Beckenbauer moved forward again into midfield during his four years in New York. Cosmos’ management believed the American public too naive to understand why their latest high-profile superstar played defence. Beckenbauer made many friends and admirers in the United States and was long expected to take a central role in their 1994 World Cup wind-up before other interests distracted him.

On retiring, Beckenbauer was in demand as a newspaper and television columnist and it was in inviting him to put negative words into positive deeds that he was offered the post of national manager in succession to Jupp Derwall after the 1984 Euro disappointment.

The DFB had always promoted from within. Beckenbauer was an outsider with a ‘name’ no coaching experience: his appointment represented a huge gamble not only with his own golden reputation but by DFB president Hermann Neuberger.

Six years later the gamble paid off. Such was Beckenbauer’s Midas touch that, not only were “his” West Germany crowned world champions in Rome but Beckenbauer’s guiding role earned him that other unique place in history. He retired after the 1990 World Cup triumph only to return to coaching twice – once, briefly and unsuccessfully with Marseille, and then again with Bayern to win a German league title and the UEFA Cup in 1996.

Political problems

At the time Beckenbauer was also Bayern president. However his foray into football politics proved a damagingly painful one after he flew too close to the corrupt Blatter-era FIFA and all its World Cup scandals.

Soon he was appointed vice-president of the DFB then joined the all-powerful executive committees of UEFA and FIFA. Now he was tipped for football’s top job, as president of the world federation. Instead he preferred to enhance his image by heading up Germany’s successful bid to stage the 2006 FIFA World Cup. Family and friends urged him to quit while he was ahead. In vain. Unfortunately.

December 2, 2010, was the day it all began to go wrong. Very publicly. Beckenbauer’s FIFA voting role entangled him in the Russia and Qatar World Cup awards. He was unhealthily close to both the Russian energy giant Gazprom on the one hand and to Australia’s manipulative German bid advisers on the other. Six months later he quit FIFA after only one four-year term as ever-more lurid tales circulated around the World Cup voting.

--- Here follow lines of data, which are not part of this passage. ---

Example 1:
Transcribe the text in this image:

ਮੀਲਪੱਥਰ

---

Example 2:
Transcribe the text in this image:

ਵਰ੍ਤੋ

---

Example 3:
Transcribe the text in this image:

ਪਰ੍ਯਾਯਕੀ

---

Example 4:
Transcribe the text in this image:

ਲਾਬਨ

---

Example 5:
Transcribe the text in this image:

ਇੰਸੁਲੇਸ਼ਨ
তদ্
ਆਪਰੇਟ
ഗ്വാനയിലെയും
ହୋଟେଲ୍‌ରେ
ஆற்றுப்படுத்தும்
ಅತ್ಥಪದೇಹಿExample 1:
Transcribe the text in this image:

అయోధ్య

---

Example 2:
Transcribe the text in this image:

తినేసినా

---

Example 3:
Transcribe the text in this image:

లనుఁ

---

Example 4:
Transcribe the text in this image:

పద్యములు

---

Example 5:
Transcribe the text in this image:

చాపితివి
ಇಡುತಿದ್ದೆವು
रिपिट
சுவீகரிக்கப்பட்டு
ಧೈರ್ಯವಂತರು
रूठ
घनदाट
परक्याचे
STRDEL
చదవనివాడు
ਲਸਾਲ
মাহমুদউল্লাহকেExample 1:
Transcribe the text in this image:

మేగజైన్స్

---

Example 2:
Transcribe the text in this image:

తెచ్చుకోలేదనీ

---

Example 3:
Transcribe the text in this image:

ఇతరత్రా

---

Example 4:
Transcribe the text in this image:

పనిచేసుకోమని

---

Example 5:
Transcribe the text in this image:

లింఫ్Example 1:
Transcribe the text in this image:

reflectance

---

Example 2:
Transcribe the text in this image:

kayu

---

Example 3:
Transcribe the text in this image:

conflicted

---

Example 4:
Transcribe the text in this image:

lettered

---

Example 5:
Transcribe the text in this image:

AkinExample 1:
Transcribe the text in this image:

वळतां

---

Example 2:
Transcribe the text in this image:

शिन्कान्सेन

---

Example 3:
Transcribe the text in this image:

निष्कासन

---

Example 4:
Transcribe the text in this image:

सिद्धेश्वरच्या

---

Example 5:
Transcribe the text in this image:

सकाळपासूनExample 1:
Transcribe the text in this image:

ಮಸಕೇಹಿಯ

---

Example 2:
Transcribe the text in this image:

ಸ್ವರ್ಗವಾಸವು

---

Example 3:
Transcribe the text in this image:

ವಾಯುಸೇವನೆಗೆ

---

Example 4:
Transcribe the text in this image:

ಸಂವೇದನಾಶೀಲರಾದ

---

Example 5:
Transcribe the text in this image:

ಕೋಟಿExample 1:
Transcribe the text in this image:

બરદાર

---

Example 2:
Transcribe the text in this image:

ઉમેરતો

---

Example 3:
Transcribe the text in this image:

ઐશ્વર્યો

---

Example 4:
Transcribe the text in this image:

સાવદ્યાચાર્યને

Later he found himself entangled in revelations about murky financial dealings by the successful German 2006 World Cup bid and organising operationwhich he fronted.

Beckenbauer and three DFB colleagues were subjected to both a FIFA ethics inquiry and a Swiss criminal investigation but he was never charged, on grounds of ill health. Not only had he undergone a hip replacement and two heart procedures but other personal woes weighed, with one of his five children, son Stephan, succumbing to cancer.

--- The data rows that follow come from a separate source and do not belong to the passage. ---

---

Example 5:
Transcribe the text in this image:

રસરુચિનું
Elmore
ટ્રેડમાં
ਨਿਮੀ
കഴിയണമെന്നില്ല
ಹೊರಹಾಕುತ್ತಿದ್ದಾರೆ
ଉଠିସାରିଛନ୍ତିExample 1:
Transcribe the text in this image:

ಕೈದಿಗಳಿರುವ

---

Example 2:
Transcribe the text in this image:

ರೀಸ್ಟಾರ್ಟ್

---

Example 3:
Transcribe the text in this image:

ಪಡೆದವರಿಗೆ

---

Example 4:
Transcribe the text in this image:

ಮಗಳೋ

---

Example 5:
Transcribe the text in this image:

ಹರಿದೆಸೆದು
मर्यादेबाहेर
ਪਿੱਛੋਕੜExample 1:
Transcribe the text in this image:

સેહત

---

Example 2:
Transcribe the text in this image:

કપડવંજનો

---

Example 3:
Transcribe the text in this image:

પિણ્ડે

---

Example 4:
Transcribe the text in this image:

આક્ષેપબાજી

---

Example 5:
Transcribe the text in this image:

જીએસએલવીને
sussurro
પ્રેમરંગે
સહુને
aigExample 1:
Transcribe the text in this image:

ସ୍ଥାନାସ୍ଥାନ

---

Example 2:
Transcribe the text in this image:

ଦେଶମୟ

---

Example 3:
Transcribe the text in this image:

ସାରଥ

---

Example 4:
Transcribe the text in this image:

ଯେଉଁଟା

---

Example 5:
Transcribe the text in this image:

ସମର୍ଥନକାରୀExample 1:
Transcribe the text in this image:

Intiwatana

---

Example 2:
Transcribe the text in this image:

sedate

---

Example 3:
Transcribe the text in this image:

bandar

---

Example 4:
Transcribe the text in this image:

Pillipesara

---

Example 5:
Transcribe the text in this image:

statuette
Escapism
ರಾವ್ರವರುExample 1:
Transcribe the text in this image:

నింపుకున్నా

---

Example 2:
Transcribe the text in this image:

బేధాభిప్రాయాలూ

Beckenbauer quit his TV pundit role, cancelled his 34-year column with Bild and retreated from public life as further ill health took its toll.

Football’s film vaults will continue to hail not his last years in the shadows but those fabulous images of the youngster trading steps with Bobby Charlton in 1966, defying a dislocated shoulder in the 1970 semi-final thriller against Italy, the first club captain to raise the Champions Cup three years in a row and as Der Kaiser hosting the World Cup in 1974 . . . on his way to sporting immortality.

Franz Anton Beckenbauer: born September 11, 1945; died January 7, 2024.